La apertura derivada del Plan México y la creciente demanda insatisfecha de electricidad en el sector industrial crearon un entorno favorable para la inversión privada, marcando un cambio de timón respecto a las políticas de la administración anterior, afirmó José Antonio Aguilar, presidente del Consejo de Vive Energía.
En entrevista con Energy21, el directivo mencionó que las señales regulatorias actuales responden a la necesidad urgente de garantizar insumos energéticos para las nuevas plantas manufactureras que buscan establecerse en el país.
“Sin lugar a dudas lo es (un cambio de timón), yo creo que las señales que está enviando la autoridad el día de hoy son señales que responden a una realidad, que es de una demanda energética insatisfecha”, afirmó el directivo.
Este escenario ha derivado en un esquema de mayor apertura donde conviven tanto proyectos del brazo estatal de la Comisión Federal de Electricidad (CFE) como de la iniciativa privada.

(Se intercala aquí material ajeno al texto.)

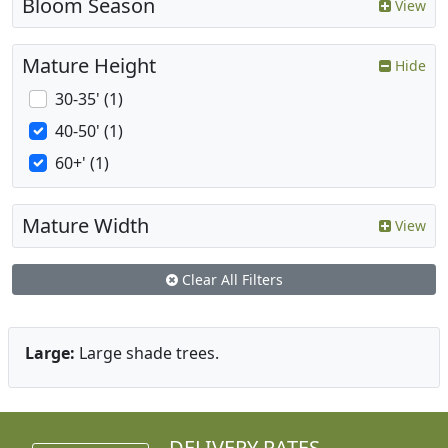
Bloom Season
View
Mature Height
Hide
30-35' (1)
40-50' (1)
60+' (1)
Mature Width
View
Clear All Filters
Large:
Large shade trees.
DELIVERY RATES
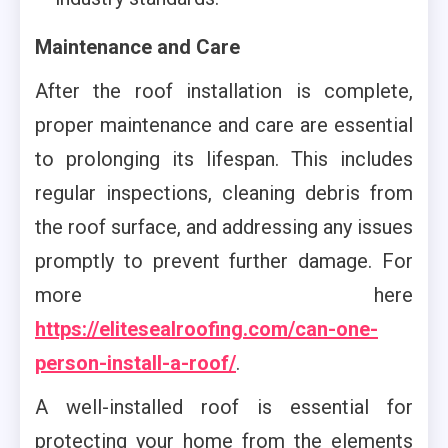
Maintenance and Care
After the roof installation is complete,
proper maintenance and care are essential
to prolonging its lifespan. This includes
regular inspections, cleaning debris from
the roof surface, and addressing any issues
promptly to prevent further damage. For
more here
https://elitesealroofing.com/can-one-
person-install-a-roof/
.
A well-installed roof is essential for
protecting your home from the elements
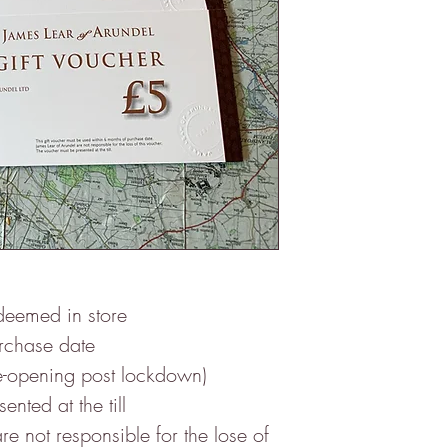
deemed in store
urchase date
ening post lockdown)
nted at the till
re not responsible for the lose of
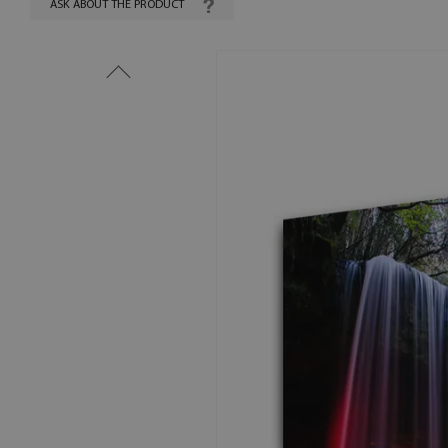
ASK ABOUT THE PRODUCT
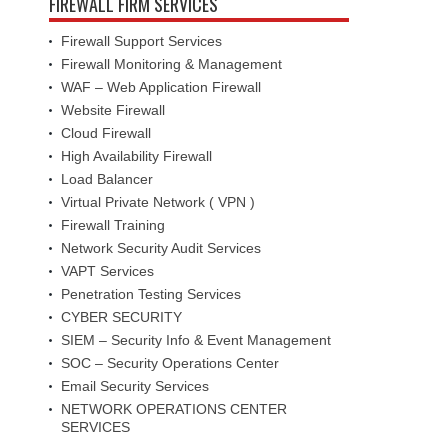
FIREWALL FIRM SERVICES
Firewall Support Services
Firewall Monitoring & Management
WAF – Web Application Firewall
Website Firewall
Cloud Firewall
High Availability Firewall
Load Balancer
Virtual Private Network ( VPN )
Firewall Training
Network Security Audit Services
VAPT Services
Penetration Testing Services
CYBER SECURITY
SIEM – Security Info & Event Management
SOC – Security Operations Center
Email Security Services
NETWORK OPERATIONS CENTER
SERVICES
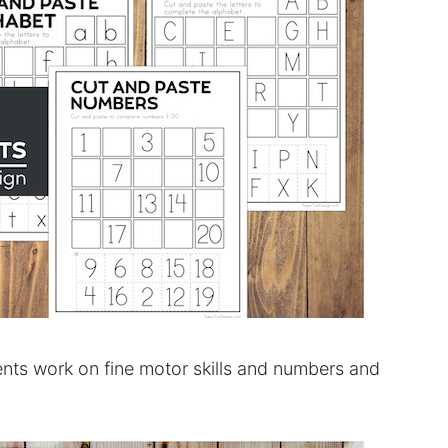
nts work on fine motor skills and numbers and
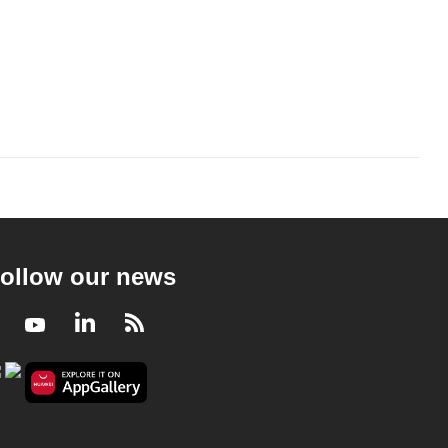
ollow our news
Facebook
Youtube
LinkedIn
RSS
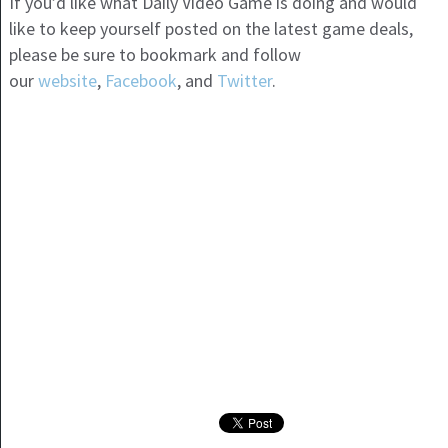
If you’d like what Daily Video Game is doing and would
like to keep yourself posted on the latest game deals,
please be sure to bookmark and follow
our
website
,
Facebook
, and
Twitter
.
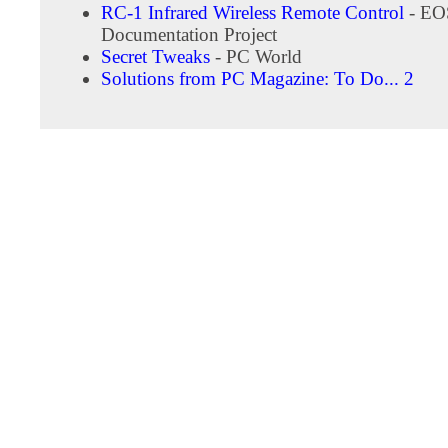
RC-1 Infrared Wireless Remote Control
- EO
Documentation Project
Secret Tweaks
- PC World
Solutions from PC Magazine: To Do... 2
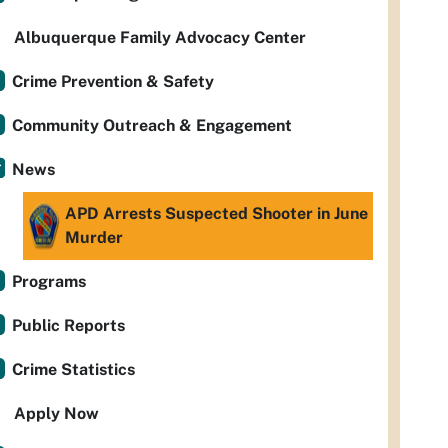
Albuquerque Family Advocacy Center
Crime Prevention & Safety
Community Outreach & Engagement
News
APD Arrests Suspected Shooter in June
Murder
Programs
Public Reports
Crime Statistics
Apply Now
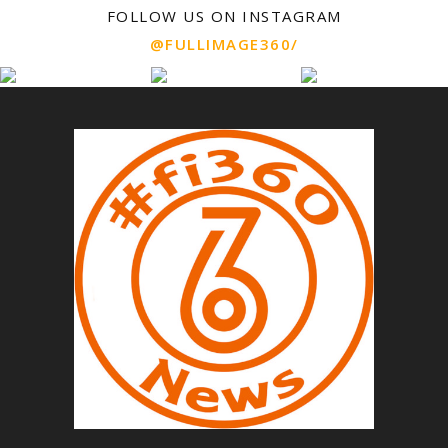
FOLLOW US ON INSTAGRAM
@FULLIMAGE360/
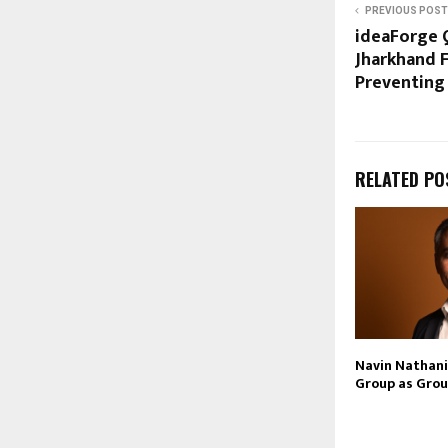
PREVIOUS POST
ideaForge 
Jharkhand F
Preventing
RELATED PO
Navin Nathani 
Group as Grou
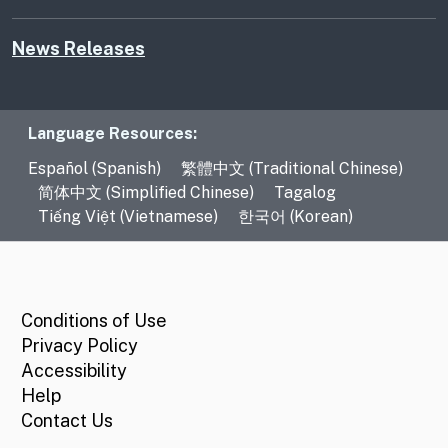
News Releases
Language Resources
Language Resources:
Español (Spanish)
繁體中文 (Traditional Chinese)
简体中文 (Simplified Chinese)
Tagalog
Tiếng Việt (Vietnamese)
한국어 (Korean)
CA.gov
Conditions of Use
Privacy Policy
Accessibility
Help
Contact Us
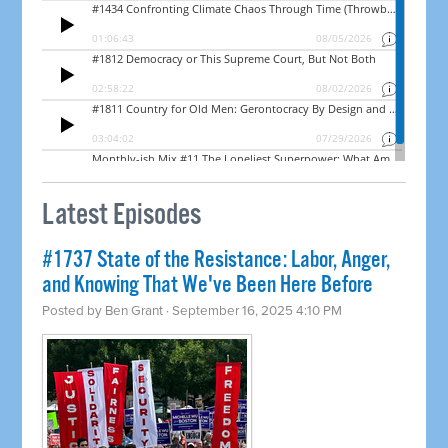
Latest Episodes
#1737 State of the Resistance: Labor, Anger,
and Knowing That We've Been Here Before
Posted by
Ben Grant
· September 16, 2025 4:10 PM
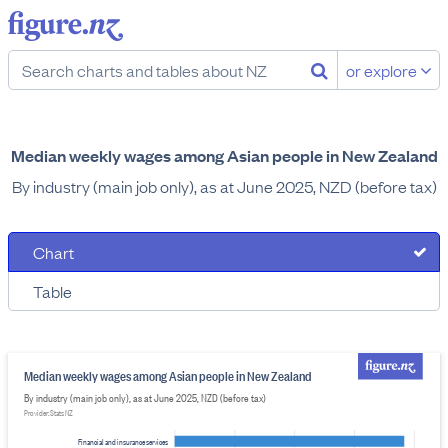
or explore
Median weekly wages among Asian people in New Zealand
By industry (main job only), as at June 2025, NZD (before tax)
Chart
Table
Median weekly wages among Asian people in New Zealand
By industry (main job only), as at June 2025, NZD (before tax)
Provider: Stats NZ
Financial and insurance services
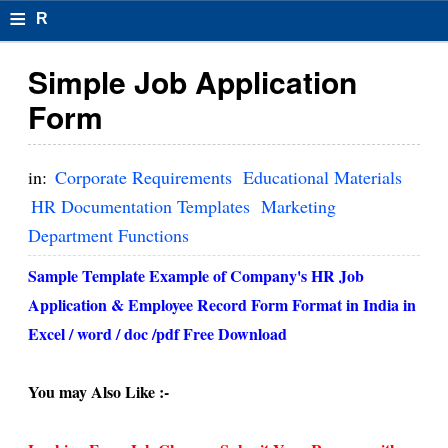
≡
R
e
Simple Job Application
s
Form
u
m
in:
Corporate Requirements
Educational Materials
el
HR Documentation Templates
Marketing
Department Functions
F
o
Sample Template Example of Company's HR Job
Application & Employee Record Form Format in India in
r
Excel / word / doc /pdf Free Download
m
at
You may Also Like :-
s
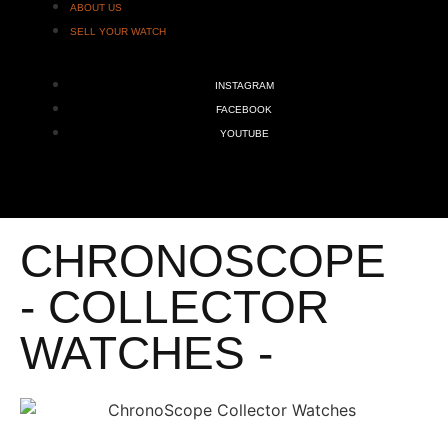
ABOUT US
SELL YOUR WATCH
INSTAGRAM
FACEBOOK
YOUTUBE
CHRONOSCOPE
- COLLECTOR
WATCHES -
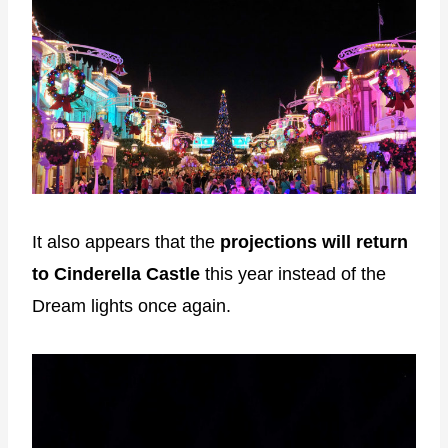
It also appears that the
projections will return
to Cinderella Castle
this year instead of the
Dream lights once again.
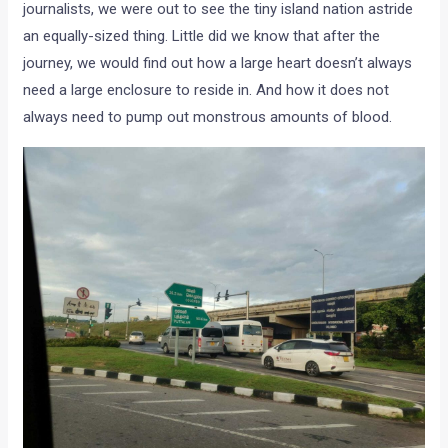
journalists, we were out to see the tiny island nation astride
an equally-sized thing. Little did we know that after the
journey, we would find out how a large heart doesn’t always
need a large enclosure to reside in. And how it does not
always need to pump out monstrous amounts of blood.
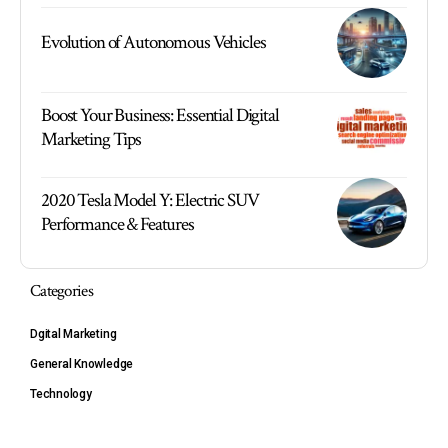
Evolution of Autonomous Vehicles
Boost Your Business: Essential Digital
Marketing Tips
2020 Tesla Model Y: Electric SUV
Performance & Features
Categories
Dgital Marketing
General Knowledge
Technology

Yucatán, la “isla energética”
En este contexto de reactivación, Vive Energía ejecuta actualmente un plan de inversión de entre 300 y 350 millones de dólares para el desarrollo de casi 250 megawatts (MW) de capacidad eólica y almacenamiento en dos centrales prioritarias ya asignadas, ubicadas en Guanajuato y la Península de Yucatán.
Aguilar identificó a la Península de Yucatán como un punto estratégico dentro de su modelo de negocio debido a sus condiciones de “isla energética”.
La zona enfrenta un severo cuello de botella logístico al operar con una sola línea de transmisión de 400 kilovoltios (kV) y un único ducto de gas natural, actualmente en proceso de ampliación, mientras registra las tasas de crecimiento de demanda eléctrica más altas del país.
Para responder a esta saturación de red, la empresa apostó por la combinación tecnológica de parques eólicos con sistemas de almacenamiento en baterías.
Aguilar detalló que, si bien incorporar baterías casi duplica el costo de inversión por megawatt instalado respecto a un parque eólico convencional, el esquema resulta altamente rentable en el mercado actual.
El modelo financiero se sostiene en dos factores, por un lado las atractivas tarifas de capacidad que paga el sistema eléctrico por la inyección regulada mediante baterías, y por otro lado el perfil del viento en Yucatán, que permite a las turbinas generar electricidad durante la noche.
Esta complementariedad permite cargar las baterías fuera de las horas pico, inyectar energía a la red en momentos críticos e incrementar de forma sustancial los ingresos por firmeza y capacidad.
Evolución
Con 15 años en el mercado desde su fundación entre 2011 y 2012, Vive Energía evolucionó de ser un vehículo ligado a un fondo de capital privado a una plataforma independiente.
A lo largo de su trayectoria, la firma ha construido proyectos emblemáticos en la Península, como una central de 90 MW, de las primeras asignadas en las subastas eléctricas, y un parque eólico de 70 MW bajo el esquema de autoconsumo en Dzilam de Bravo.
En la actualidad, la compañía opera con una estructura diversificada de socios globales, entre los que figuran Dragados (España), Grupo Cobra y del conglomerado francés Vinci, entre otros.
La estrategia a largo plazo de la firma busca consolidar un modelo integral de suministro (one-stop shop) para clientes industriales, combinando la generación propia y comercialización de energía con servicios de eficiencia energética en planta, para reducir los costos operativos de la manufactura nacional.